Gelelim gördüğümüz anıtmezardan ibaret mi? Değil:) 100 kilometre karelik bir alana yayılmış, onlarca yapının olduğu bir şehir. Mesela kanyon tarzı dar bir vadi var. Orasının uzunluğu 1,2 kilometre:) İlk fotoğrafta gördüğünüz yerin ismi Hazine olarak geçiyor. Bunun gibi bir sürü anıt mezarlar, amfitiyatro vb. yapılar var. Gerçekten de görülmeye değer bir yer olduğu anlaşılıyor. Her yıl yaklaşık 1 milyon ziyaretçi ile ülkenin turizm merkezi.

Potala Sarayı, Tibet:

Kaynak: Pixabay

Ben bu adamların sanırım tüm yapılarına hayranlık duyuyorum. Minimal taklidi yapan devasa saraylar, simetriler falan resmen beni benden alıyor. Bu da öyle yapılardan birisi. İlginç bir hikayesi yok ama UNECSO burayı da dünya mirası listesine almış. 1645 yılında eskisinin yerine yapılıyor. Ama o tarihten itibaren 300 yıl süren eklemeler ile bugünkü halini almış:)

Ayutthaya Antik Kenti, Tayland: 

Kaynak: Pixabay

Önce ziyaretçi sayısından başlayalım:) Yılda 4milyon insan burayı ziyaret ediyormuş. 1300'lü yıllarda kurulmuş ve adını taşıyan krallığın başkentliğini yapmış. Uzun yıllar önemli bir ticaret merkezi olmuş. 1700'lü yıllarda nüfusu 1milyonu aşarak dünyanın en kalabalık şehirlerinden birisi olma ünvanını bile almış. Ama bu tarihlerden sonra istilacılarında gözbebeği olmuş:) Ve zamanla talan edilerek insanların kaçmasına sebep olmuşlar. 1991 yılında UNESCO burayı da dünya mirası listesine dahil etmiş.

***

▶ Bilgileri kullanarak:
**1)** Dünya mirası yerleri hakkındaki metinde geçen bütün tarihleri, yani yılları ve "yıllar" biçimindeki dönem ifadelerini, metindeki yazılışlarıyla sıralayın.
**2)** Dünya mirası yerleri hakkındaki metinden "Gelelim gördüğümüz anıtmezardan" ifadesiyle başlayıp "bugünkü halini almış:)" ifadesiyle biten bölümün tamamını olduğu gibi çıkarın.

▶ Veri kümesi kayıtları:
***

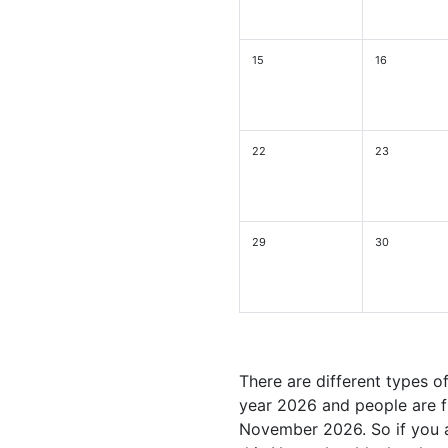
15
16
22
23
29
30
There are different types o
year 2026 and people are fu
November 2026. So if you a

***

▶ Alıştırma çözümleri:
**1)**
1645
1300'lü yıllar
1700'lü yıllar
1991

**2)**
Gelelim gördüğümüz anıtmezardan ibaret mi? Değil:) 100 kilometre karelik bir alana yayılmış, onlarca yapının olduğu bir şehir. Mesela kanyon tarzı dar bir vadi var. Orasının uzunluğu 1,2 kilometre:) İlk fotoğrafta gördüğünüz yerin ismi Hazine olarak geçiyor. Bunun gibi bir sürü anıt mezarlar, amfitiyatro vb. yapılar var. Gerçekten de görülmeye değer bir yer olduğu anlaşılıyor. Her yıl yaklaşık 1 milyon ziyaretçi ile ülkenin turizm merkezi.

Potala Sarayı, Tibet:

Kaynak: Pixabay

Ben bu adamların sanırım tüm yapılarına hayranlık duyuyorum. Minimal taklidi yapan devasa saraylar, simetriler falan resmen beni benden alıyor. Bu da öyle yapılardan birisi. İlginç bir hikayesi yok ama UNECSO burayı da dünya mirası listesine almış. 1645 yılında eskisinin yerine yapılıyor. Ama o tarihten itibaren 300 yıl süren eklemeler ile bugünkü halini almış:)